• _Things to do_:
1) Reproduce the passage of the article on exchange rate sensitivity that opens with the words containing "Today, we’ll begin" and closes with "and factor update.".
2) Transcribe the rows from the very first one through the line containing "650 Pacific St, Vancouver, BC V6Z 0G5", keeping every line unchanged.
**** Text ****
Measuring The Potential Impact of Global Trade Slowdown
My name name is Chris Martin, Product Manager at Omega Point, and I’m excited to take the Factor Spotlight helm from Omer over the next two weeks.
Today, we’ll begin a series of posts on the extreme recent performance of a factor that is most heavily linked to global trade: Exchange Rate Sensitivity. We’ll also provide our weekly market and factor update.
Defining Exchange Rate Sensitivity
Exchange Rate Sensitivity is a factor that captures a company's risk associated with its revenue generation in foreign countries given constant fluctuations in exchange rates. Exchange Rate Sensitivity is calculated by regressing local market asset returns against the returns of a currency basket, in this case the International Monetary Fund’s Special Drawing Right (SDR) basket. SDR currencies from the top 5 exporting currencies in the world, which currently consists of the following currencies at the following weights:
From the perspective of a USD based investor, assets whose returns have higher positive sensitivities to fluctuations in the FX markets will have a positive exposure to Exchange Rate Sensitivity. Assets whose returns have lower and even negative sensitivities to fluctuations in the FX markets will have negative exposure to Exchange Rate Sensitivity.
We can connect these exposures to our intuition about how FX rates influence markets by thinking as a US based investor.
Who benefits during strong dollar: (companies with positive exposures to Exchange Rate Sensitivity)
- Foreign companies that do business in US
- US companies that rely on importing goods/materials from foreign countries
Who gets hurt during strong dollar: (negative exposure)
**** The input ****
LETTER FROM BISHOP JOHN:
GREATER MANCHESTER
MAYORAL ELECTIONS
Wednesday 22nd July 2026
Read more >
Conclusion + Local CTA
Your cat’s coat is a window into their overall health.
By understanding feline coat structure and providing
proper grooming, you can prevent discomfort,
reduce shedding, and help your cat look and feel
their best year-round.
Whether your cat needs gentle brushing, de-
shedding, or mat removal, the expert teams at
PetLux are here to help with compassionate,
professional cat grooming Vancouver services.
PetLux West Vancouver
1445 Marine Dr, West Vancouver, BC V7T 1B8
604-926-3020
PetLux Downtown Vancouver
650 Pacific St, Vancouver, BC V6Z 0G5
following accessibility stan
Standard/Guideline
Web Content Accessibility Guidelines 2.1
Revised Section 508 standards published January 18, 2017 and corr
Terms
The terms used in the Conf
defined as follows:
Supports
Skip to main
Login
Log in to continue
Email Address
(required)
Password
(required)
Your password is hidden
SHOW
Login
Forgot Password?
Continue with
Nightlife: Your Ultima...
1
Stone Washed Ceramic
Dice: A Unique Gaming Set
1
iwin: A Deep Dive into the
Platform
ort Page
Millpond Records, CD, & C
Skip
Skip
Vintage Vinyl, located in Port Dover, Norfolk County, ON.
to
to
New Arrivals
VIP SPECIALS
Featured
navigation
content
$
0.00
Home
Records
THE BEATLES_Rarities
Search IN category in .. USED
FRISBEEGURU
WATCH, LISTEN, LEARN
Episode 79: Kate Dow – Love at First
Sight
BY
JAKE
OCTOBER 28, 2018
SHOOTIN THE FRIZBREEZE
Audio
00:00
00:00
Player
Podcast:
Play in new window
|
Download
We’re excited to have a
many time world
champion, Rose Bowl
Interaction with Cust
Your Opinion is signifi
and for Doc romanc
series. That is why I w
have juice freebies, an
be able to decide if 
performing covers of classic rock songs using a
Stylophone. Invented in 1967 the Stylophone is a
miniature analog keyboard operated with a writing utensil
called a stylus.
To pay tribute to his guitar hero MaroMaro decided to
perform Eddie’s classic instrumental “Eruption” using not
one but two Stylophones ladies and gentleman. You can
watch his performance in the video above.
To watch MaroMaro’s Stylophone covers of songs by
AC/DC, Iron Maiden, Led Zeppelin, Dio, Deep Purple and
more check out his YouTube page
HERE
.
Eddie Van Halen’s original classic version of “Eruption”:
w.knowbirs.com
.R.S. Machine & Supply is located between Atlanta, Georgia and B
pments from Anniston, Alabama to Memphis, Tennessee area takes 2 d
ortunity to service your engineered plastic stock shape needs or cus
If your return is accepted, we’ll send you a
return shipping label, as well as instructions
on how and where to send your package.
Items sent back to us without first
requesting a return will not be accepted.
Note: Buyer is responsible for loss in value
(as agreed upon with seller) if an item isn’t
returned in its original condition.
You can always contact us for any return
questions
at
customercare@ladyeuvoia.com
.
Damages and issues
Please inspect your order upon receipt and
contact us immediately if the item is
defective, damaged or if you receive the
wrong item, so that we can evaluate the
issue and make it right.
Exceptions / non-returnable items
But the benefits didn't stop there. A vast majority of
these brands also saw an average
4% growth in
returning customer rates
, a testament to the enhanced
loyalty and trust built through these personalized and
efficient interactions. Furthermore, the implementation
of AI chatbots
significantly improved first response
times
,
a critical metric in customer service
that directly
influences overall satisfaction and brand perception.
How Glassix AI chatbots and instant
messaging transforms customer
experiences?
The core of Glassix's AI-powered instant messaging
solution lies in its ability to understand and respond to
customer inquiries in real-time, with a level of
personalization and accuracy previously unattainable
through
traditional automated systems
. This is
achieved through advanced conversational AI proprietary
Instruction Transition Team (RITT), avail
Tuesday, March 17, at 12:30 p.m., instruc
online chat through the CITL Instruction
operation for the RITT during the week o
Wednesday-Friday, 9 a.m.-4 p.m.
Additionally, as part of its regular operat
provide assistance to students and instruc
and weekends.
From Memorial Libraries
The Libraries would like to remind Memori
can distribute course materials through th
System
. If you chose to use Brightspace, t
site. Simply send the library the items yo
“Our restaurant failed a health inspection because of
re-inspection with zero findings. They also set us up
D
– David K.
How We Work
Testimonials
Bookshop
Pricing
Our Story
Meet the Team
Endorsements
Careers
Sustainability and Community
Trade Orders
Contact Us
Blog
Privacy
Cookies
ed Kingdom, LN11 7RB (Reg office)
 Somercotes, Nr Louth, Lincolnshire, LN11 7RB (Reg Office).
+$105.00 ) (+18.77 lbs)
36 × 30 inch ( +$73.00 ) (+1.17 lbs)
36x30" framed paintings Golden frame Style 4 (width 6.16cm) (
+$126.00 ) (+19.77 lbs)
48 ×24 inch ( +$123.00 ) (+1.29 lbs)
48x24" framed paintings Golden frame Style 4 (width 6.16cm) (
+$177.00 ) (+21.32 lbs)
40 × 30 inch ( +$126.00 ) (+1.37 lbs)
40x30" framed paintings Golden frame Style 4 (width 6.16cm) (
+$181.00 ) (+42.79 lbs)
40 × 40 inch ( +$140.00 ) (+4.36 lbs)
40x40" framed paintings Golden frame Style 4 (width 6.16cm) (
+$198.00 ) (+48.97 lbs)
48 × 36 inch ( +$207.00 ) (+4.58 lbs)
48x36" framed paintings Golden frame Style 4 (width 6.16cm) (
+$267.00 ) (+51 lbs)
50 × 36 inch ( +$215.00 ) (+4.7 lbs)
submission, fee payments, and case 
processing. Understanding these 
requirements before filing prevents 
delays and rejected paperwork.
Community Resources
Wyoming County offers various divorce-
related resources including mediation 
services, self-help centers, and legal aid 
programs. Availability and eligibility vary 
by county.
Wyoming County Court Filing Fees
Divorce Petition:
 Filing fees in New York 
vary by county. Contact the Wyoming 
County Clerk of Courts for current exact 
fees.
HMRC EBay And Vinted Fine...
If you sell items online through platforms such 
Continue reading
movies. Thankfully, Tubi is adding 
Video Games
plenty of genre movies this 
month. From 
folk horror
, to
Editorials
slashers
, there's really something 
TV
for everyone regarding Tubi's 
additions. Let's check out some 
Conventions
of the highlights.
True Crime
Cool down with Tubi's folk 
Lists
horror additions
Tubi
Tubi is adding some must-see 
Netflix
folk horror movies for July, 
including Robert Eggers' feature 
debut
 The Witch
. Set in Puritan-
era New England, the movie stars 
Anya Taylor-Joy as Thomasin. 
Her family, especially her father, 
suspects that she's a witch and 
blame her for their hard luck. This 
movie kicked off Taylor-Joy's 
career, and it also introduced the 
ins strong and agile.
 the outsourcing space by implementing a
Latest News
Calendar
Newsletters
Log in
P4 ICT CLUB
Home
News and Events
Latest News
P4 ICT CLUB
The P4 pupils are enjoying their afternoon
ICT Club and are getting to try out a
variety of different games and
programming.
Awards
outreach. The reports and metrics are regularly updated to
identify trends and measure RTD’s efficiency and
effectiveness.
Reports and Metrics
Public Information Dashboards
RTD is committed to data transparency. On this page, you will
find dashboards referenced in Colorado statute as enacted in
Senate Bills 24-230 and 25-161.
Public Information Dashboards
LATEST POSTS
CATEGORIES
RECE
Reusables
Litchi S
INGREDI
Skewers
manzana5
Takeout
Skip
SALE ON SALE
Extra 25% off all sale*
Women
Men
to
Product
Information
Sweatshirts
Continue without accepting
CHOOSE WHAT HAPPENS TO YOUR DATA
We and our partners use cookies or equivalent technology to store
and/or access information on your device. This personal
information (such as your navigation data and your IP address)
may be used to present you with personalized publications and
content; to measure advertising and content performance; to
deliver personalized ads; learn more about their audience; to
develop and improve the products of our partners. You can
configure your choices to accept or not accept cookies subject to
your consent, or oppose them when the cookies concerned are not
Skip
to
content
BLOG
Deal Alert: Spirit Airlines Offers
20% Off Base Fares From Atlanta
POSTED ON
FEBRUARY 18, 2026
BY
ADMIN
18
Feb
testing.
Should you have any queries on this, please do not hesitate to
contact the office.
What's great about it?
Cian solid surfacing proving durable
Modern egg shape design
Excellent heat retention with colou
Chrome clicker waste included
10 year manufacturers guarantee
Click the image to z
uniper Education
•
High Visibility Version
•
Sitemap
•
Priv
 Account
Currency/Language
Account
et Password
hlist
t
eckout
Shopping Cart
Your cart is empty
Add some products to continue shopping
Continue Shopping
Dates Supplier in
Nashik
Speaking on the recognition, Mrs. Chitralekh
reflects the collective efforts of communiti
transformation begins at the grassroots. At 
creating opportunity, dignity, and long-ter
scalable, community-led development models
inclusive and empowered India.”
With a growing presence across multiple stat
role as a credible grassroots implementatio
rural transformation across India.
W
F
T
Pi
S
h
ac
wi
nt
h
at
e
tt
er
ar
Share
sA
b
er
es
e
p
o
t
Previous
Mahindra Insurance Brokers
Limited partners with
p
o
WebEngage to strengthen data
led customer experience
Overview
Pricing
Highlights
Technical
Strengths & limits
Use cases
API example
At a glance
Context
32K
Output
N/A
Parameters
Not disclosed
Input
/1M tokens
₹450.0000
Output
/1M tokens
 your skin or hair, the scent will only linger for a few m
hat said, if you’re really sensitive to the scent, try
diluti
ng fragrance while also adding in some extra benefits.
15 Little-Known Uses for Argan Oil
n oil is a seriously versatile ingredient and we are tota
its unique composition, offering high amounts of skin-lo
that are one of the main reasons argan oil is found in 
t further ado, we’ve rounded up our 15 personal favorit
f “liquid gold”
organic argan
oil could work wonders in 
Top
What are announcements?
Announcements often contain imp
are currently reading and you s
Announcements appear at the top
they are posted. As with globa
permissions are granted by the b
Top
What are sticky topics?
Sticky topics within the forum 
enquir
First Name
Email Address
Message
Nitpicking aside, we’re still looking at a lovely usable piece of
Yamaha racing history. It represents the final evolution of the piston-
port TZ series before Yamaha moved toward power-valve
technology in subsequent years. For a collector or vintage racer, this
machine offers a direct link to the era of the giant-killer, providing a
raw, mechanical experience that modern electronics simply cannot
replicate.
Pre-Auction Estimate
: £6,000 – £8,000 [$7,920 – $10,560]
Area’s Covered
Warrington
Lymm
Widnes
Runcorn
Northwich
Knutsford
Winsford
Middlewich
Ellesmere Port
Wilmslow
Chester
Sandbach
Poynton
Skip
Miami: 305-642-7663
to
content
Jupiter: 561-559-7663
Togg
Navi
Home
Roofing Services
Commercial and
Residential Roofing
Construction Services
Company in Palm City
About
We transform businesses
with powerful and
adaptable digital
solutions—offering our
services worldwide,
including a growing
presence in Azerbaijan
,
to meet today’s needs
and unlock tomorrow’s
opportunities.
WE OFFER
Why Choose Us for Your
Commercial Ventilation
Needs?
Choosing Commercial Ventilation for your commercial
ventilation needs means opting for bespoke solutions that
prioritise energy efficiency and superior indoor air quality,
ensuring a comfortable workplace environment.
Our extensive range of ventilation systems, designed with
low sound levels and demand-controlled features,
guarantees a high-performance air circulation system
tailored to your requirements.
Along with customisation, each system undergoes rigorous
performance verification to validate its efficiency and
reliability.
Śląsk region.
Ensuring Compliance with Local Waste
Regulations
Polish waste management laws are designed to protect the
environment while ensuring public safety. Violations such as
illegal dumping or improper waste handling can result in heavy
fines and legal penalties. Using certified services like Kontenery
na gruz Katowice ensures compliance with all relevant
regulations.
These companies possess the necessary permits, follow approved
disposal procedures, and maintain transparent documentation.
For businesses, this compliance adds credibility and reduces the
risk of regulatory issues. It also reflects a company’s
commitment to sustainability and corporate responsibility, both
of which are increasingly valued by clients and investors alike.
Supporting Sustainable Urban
****
• _Responses per task_:
1)
Today, we’ll begin a series of posts on the extreme recent performance of a factor that is most heavily linked to global trade: Exchange Rate Sensitivity. We’ll also provide our weekly market and factor update.

2)
LETTER FROM BISHOP JOHN:
GREATER MANCHESTER
MAYORAL ELECTIONS
Wednesday 22nd July 2026
Read more >
Conclusion + Local CTA
Your cat’s coat is a window into their overall health.
By understanding feline coat structure and providing
proper grooming, you can prevent discomfort,
reduce shedding, and help your cat look and feel
their best year-round.
Whether your cat needs gentle brushing, de-
shedding, or mat removal, the expert teams at
PetLux are here to help with compassionate,
professional cat grooming Vancouver services.
PetLux West Vancouver
1445 Marine Dr, West Vancouver, BC V7T 1B8
604-926-3020
PetLux Downtown Vancouver
650 Pacific St, Vancouver, BC V6Z 0G5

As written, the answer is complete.